■ Petikan Halaman:
--*--
Gading Koi Centre akan mengadakan keeping contest di forum KOI-s . Kami berikan ikan pilihan yang terbaik untuk di ikut sertakan dalam acara keeping contest ini dengan total 49 ekor
49 ekor Tosai Showa dari Momotaro Koi Farm


TUJUAN KEGIATAN
-Meningkatkan kemampuan keeping melalui kegiatan yang memotivasi dan menyenangkan.
-Menciptakan sarana belajar bagi komunitas dengan cara memberikan alternatif bagaimana memelihara koi yang baik.
-Memperkuat hubungan inter komunitas melalui intensitas lalu lintas komunikasi lewat kagiatan ini.
-Secara tidak langsung meningkatkan kecintaan terhadap Koi lewat keinginan memelihara Koi dengan cara sebaik–baiknya.
-Meningkatkan kecintaan pada koi.


BENTUK KEGIATAN
Pada dasarnya kegiatan ini akan mempertandingkan kemampuan memelihara Koi. Koi yang akan dipelihara disediakan Penyelenggara dengan pertimbangan kesamaan kualitas, karakter, umur dan ukuran relatif. Partisipan bebas menentukan keeping technique (feeding regime, jenis atau merek pakan, dan lainnya).


WAKTU KEGIATAN
Kegiatan akan berlangsung sejak acara lelang ini berakhir sampai 26 September 2020.


KOI ENTRY
Penyelenggara menyediakan 49 ekor Showa Tosai kelahiran 2019 dengan sertifikat breeder


HARGA PEROLEHAN & TATA CARA PEMBAYARAN 
Harga 1 (satu) ekor ditetapkan secara Lelang dengan start awal Rp. 1.800.000,- dengan kelipatan Rp. 100.000.
--*--
■ Petikan Data:
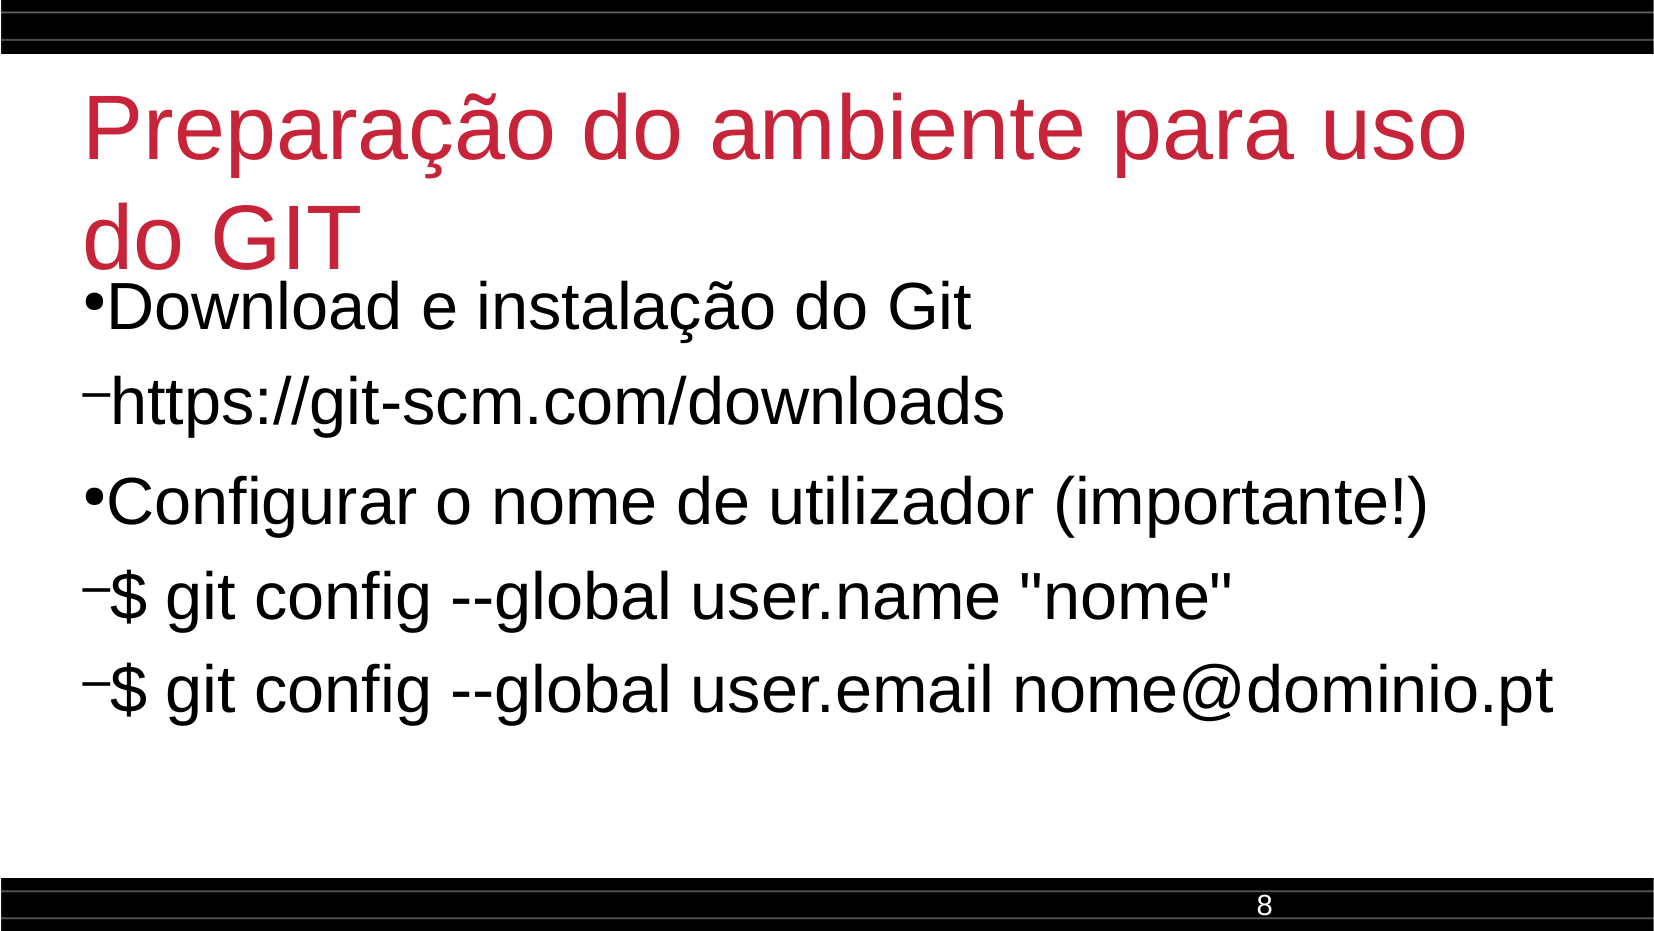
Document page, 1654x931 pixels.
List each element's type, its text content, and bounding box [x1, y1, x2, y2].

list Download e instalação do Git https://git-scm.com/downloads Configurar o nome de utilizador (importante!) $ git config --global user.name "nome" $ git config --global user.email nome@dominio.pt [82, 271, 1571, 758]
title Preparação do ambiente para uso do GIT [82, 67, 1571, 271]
--*--
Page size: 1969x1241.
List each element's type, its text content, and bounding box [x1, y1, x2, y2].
--*--
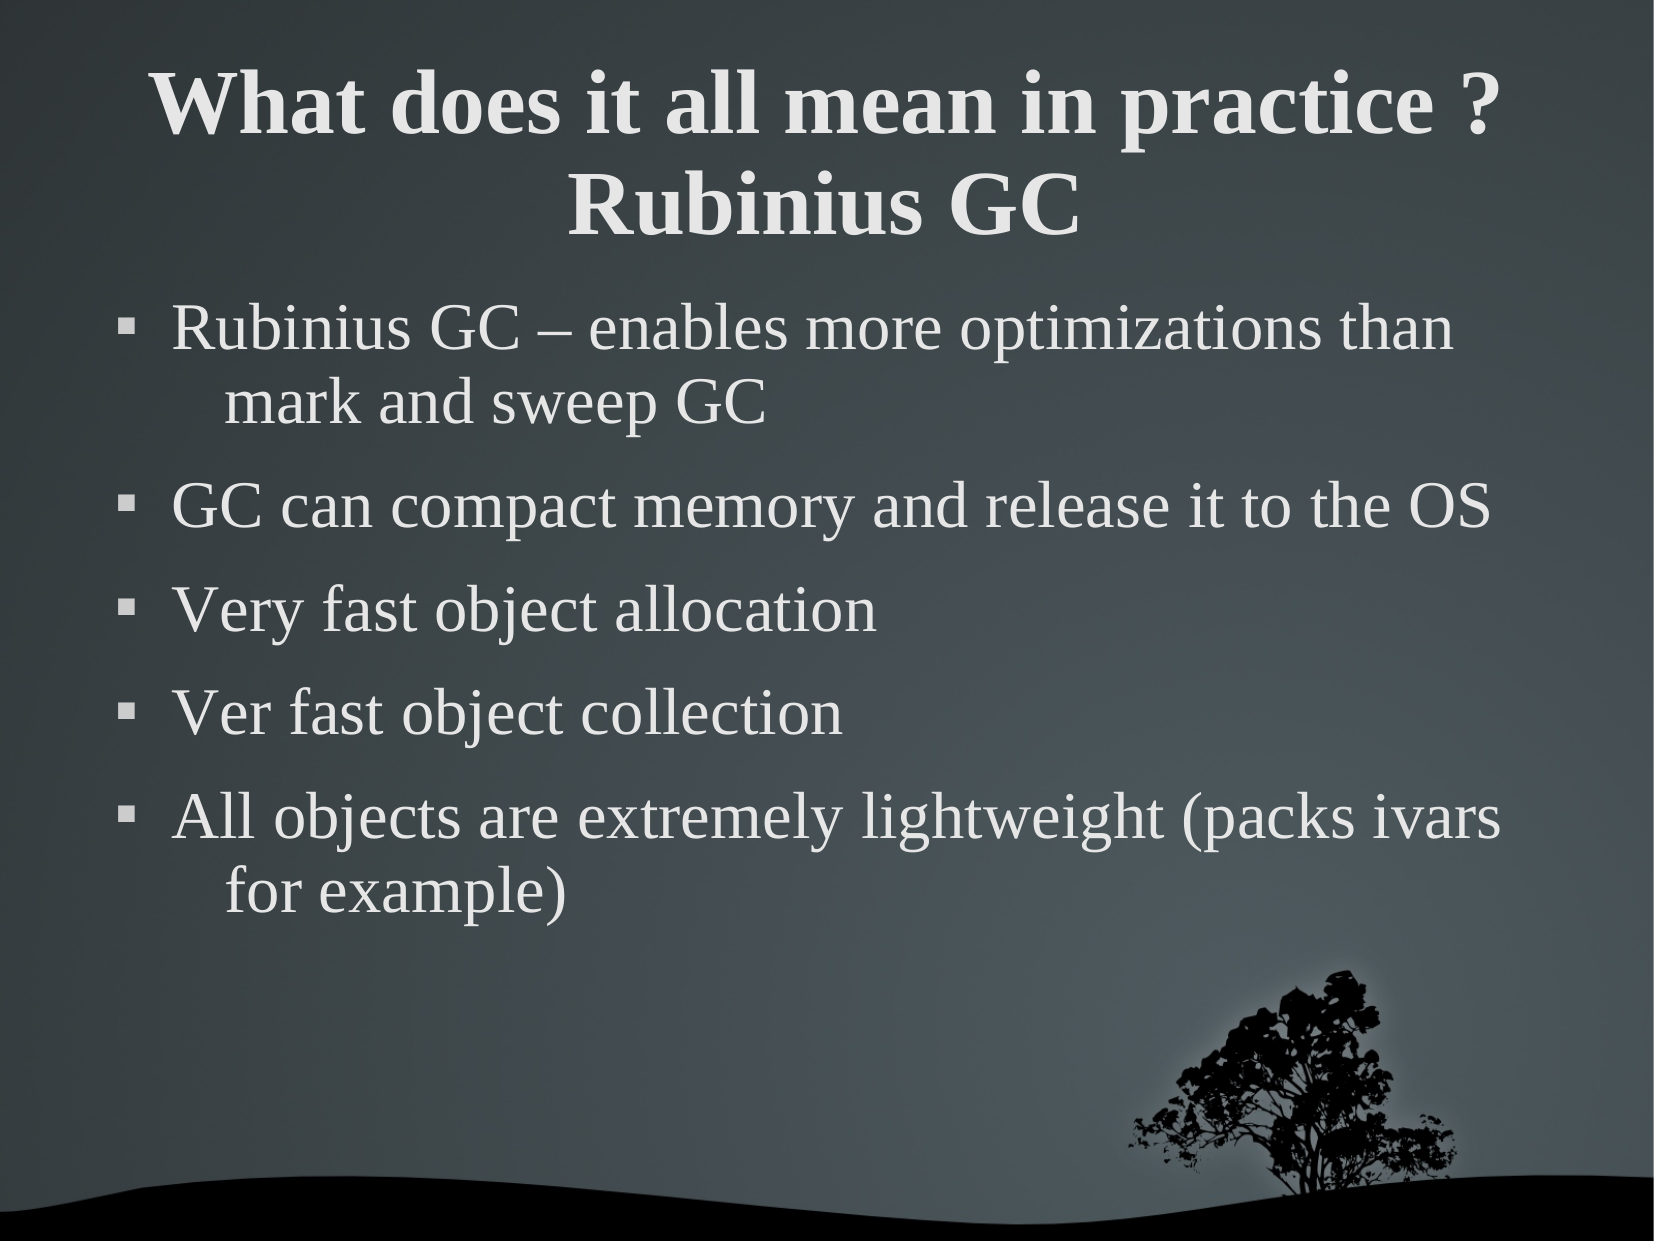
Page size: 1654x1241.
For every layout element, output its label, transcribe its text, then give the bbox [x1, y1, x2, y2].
--*--
■ Tugas yang Diminta:
1. Ketik ulang bagian pengumuman kontes koi dari "-Memperkuat hubungan inter" sampai "26 September 2020.".
2. Berapa harga awal lelang untuk satu ekor koi menurut pengumuman kontes koi?

■ Jawaban Tugas:
1.
-Memperkuat hubungan inter komunitas melalui intensitas lalu lintas komunikasi lewat kagiatan ini.
-Secara tidak langsung meningkatkan kecintaan terhadap Koi lewat keinginan memelihara Koi dengan cara sebaik–baiknya.
-Meningkatkan kecintaan pada koi.


BENTUK KEGIATAN
Pada dasarnya kegiatan ini akan mempertandingkan kemampuan memelihara Koi. Koi yang akan dipelihara disediakan Penyelenggara dengan pertimbangan kesamaan kualitas, karakter, umur dan ukuran relatif. Partisipan bebas menentukan keeping technique (feeding regime, jenis atau merek pakan, dan lainnya).


WAKTU KEGIATAN
Kegiatan akan berlangsung sejak acara lelang ini berakhir sampai 26 September 2020.

2. Rp. 1.800.000,-